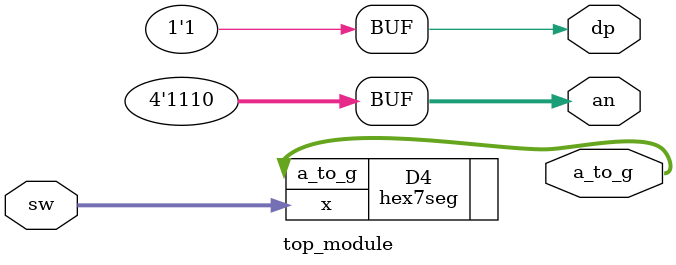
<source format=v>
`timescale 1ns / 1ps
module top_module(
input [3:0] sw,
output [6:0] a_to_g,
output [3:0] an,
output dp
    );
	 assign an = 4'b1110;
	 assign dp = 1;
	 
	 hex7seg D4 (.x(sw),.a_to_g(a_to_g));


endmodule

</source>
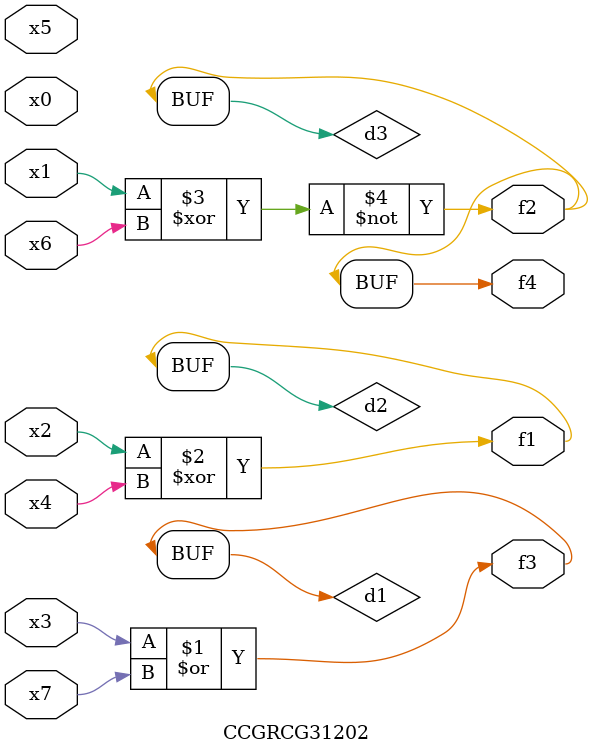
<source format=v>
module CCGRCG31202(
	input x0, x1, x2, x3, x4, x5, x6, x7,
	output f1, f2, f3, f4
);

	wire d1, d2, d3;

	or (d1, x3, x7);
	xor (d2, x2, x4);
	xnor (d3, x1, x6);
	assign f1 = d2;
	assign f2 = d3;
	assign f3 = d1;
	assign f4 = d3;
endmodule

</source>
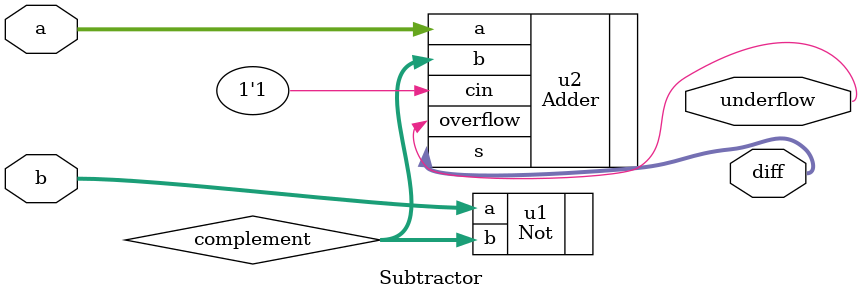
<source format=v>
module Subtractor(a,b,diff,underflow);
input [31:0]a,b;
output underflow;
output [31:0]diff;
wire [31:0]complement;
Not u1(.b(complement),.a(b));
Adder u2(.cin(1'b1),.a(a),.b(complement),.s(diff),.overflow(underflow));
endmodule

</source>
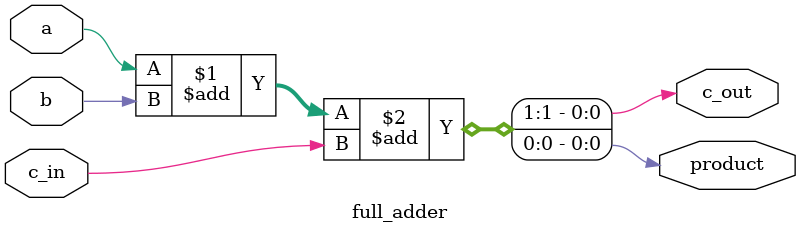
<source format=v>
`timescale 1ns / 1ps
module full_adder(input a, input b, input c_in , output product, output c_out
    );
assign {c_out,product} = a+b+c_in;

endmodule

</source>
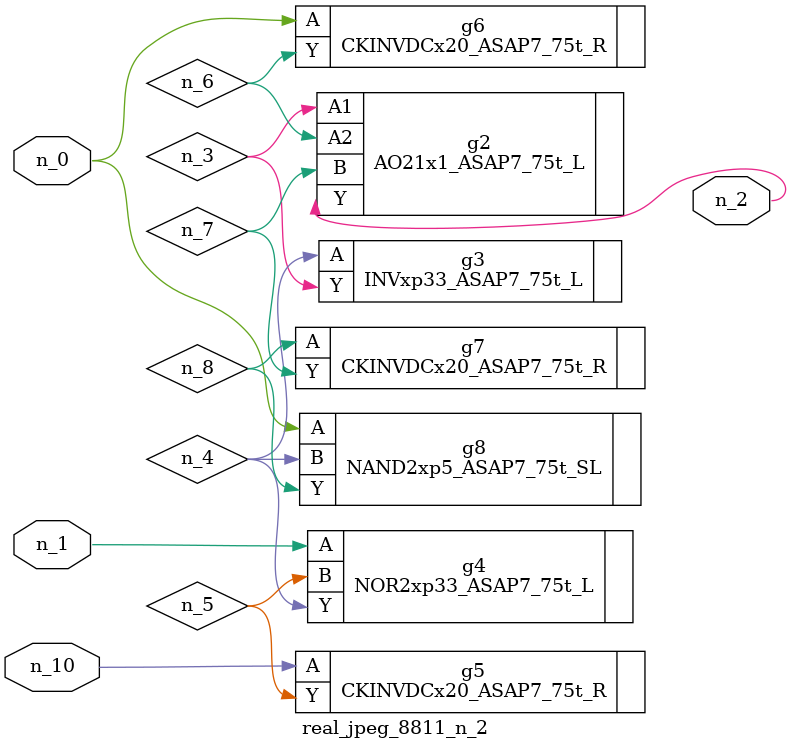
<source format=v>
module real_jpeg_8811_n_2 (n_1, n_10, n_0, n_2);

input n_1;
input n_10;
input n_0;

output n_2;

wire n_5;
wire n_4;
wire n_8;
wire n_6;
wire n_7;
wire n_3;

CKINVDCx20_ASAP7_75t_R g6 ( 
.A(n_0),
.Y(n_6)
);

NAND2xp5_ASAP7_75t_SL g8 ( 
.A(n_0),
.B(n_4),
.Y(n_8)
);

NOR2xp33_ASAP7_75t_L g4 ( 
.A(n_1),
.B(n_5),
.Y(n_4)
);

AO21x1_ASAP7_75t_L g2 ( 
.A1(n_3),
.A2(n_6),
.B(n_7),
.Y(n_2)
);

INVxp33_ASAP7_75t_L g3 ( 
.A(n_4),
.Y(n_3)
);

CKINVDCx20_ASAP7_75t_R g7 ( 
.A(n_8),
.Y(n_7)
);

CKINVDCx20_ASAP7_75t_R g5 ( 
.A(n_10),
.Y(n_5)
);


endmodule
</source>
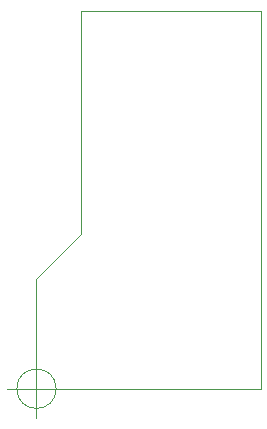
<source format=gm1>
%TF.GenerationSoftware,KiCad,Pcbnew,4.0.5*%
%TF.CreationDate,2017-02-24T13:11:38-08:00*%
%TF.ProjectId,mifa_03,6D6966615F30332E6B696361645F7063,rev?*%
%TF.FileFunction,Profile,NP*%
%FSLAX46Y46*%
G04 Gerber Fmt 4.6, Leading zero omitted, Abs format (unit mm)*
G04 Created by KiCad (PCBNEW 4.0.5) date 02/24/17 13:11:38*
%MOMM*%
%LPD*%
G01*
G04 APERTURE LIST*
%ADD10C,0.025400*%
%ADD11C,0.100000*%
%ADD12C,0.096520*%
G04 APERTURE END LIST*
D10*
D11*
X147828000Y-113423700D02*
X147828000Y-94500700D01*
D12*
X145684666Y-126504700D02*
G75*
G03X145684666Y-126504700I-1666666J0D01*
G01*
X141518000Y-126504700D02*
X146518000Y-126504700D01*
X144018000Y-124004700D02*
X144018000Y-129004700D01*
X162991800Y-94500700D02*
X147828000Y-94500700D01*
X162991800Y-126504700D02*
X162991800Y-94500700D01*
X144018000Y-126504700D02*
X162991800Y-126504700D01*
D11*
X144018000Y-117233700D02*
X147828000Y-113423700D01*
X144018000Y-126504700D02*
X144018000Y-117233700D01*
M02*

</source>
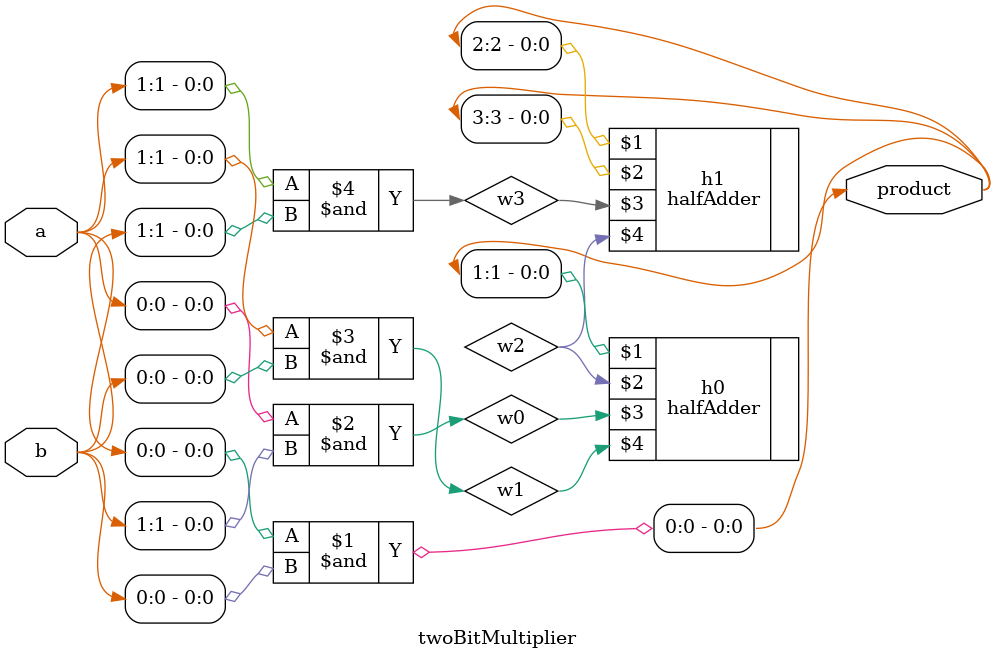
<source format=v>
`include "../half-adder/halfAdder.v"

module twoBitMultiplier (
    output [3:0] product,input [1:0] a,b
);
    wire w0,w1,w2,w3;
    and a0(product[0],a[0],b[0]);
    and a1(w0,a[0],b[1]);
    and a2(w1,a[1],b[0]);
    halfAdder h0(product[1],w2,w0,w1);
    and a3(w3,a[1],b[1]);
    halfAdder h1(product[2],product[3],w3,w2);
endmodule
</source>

──────────────────────────────

== Requirement ==
The task requires the full listing to be given again verbatim, without its pictures.

== Solution for this exercise ==
<source format=v>
`timescale 1ns / 1ps
module top_module(
input [3:0] sw,
output [6:0] a_to_g,
output [3:0] an,
output dp
    );
	 assign an = 4'b1110;
	 assign dp = 1;
	 
	 hex7seg D4 (.x(sw),.a_to_g(a_to_g));


endmodule

</source>
<source format=v>
module CCGRCG31202(
	input x0, x1, x2, x3, x4, x5, x6, x7,
	output f1, f2, f3, f4
);

	wire d1, d2, d3;

	or (d1, x3, x7);
	xor (d2, x2, x4);
	xnor (d3, x1, x6);
	assign f1 = d2;
	assign f2 = d3;
	assign f3 = d1;
	assign f4 = d3;
endmodule

</source>
<source format=v>
module Subtractor(a,b,diff,underflow);
input [31:0]a,b;
output underflow;
output [31:0]diff;
wire [31:0]complement;
Not u1(.b(complement),.a(b));
Adder u2(.cin(1'b1),.a(a),.b(complement),.s(diff),.overflow(underflow));
endmodule

</source>
<source format=v>
`timescale 1ns / 1ps
module full_adder(input a, input b, input c_in , output product, output c_out
    );
assign {c_out,product} = a+b+c_in;

endmodule

</source>
<source format=v>
module real_jpeg_8811_n_2 (n_1, n_10, n_0, n_2);

input n_1;
input n_10;
input n_0;

output n_2;

wire n_5;
wire n_4;
wire n_8;
wire n_6;
wire n_7;
wire n_3;

CKINVDCx20_ASAP7_75t_R g6 ( 
.A(n_0),
.Y(n_6)
);

NAND2xp5_ASAP7_75t_SL g8 ( 
.A(n_0),
.B(n_4),
.Y(n_8)
);

NOR2xp33_ASAP7_75t_L g4 ( 
.A(n_1),
.B(n_5),
.Y(n_4)
);

AO21x1_ASAP7_75t_L g2 ( 
.A1(n_3),
.A2(n_6),
.B(n_7),
.Y(n_2)
);

INVxp33_ASAP7_75t_L g3 ( 
.A(n_4),
.Y(n_3)
);

CKINVDCx20_ASAP7_75t_R g7 ( 
.A(n_8),
.Y(n_7)
);

CKINVDCx20_ASAP7_75t_R g5 ( 
.A(n_10),
.Y(n_5)
);


endmodule
</source>
<source format=gm1>
%TF.GenerationSoftware,KiCad,Pcbnew,4.0.5*%
%TF.CreationDate,2017-02-24T13:11:38-08:00*%
%TF.ProjectId,mifa_03,6D6966615F30332E6B696361645F7063,rev?*%
%TF.FileFunction,Profile,NP*%
%FSLAX46Y46*%
G04 Gerber Fmt 4.6, Leading zero omitted, Abs format (unit mm)*
G04 Created by KiCad (PCBNEW 4.0.5) date 02/24/17 13:11:38*
%MOMM*%
%LPD*%
G01*
G04 APERTURE LIST*
%ADD10C,0.025400*%
%ADD11C,0.100000*%
%ADD12C,0.096520*%
G04 APERTURE END LIST*
D10*
D11*
X147828000Y-113423700D02*
X147828000Y-94500700D01*
D12*
X145684666Y-126504700D02*
G75*
G03X145684666Y-126504700I-1666666J0D01*
G01*
X141518000Y-126504700D02*
X146518000Y-126504700D01*
X144018000Y-124004700D02*
X144018000Y-129004700D01*
X162991800Y-94500700D02*
X147828000Y-94500700D01*
X162991800Y-126504700D02*
X162991800Y-94500700D01*
X144018000Y-126504700D02*
X162991800Y-126504700D01*
D11*
X144018000Y-117233700D02*
X147828000Y-113423700D01*
X144018000Y-126504700D02*
X144018000Y-117233700D01*
M02*

</source>
<source format=v>
`include "../half-adder/halfAdder.v"

module twoBitMultiplier (
    output [3:0] product,input [1:0] a,b
);
    wire w0,w1,w2,w3;
    and a0(product[0],a[0],b[0]);
    and a1(w0,a[0],b[1]);
    and a2(w1,a[1],b[0]);
    halfAdder h0(product[1],w2,w0,w1);
    and a3(w3,a[1],b[1]);
    halfAdder h1(product[2],product[3],w3,w2);
endmodule
</source>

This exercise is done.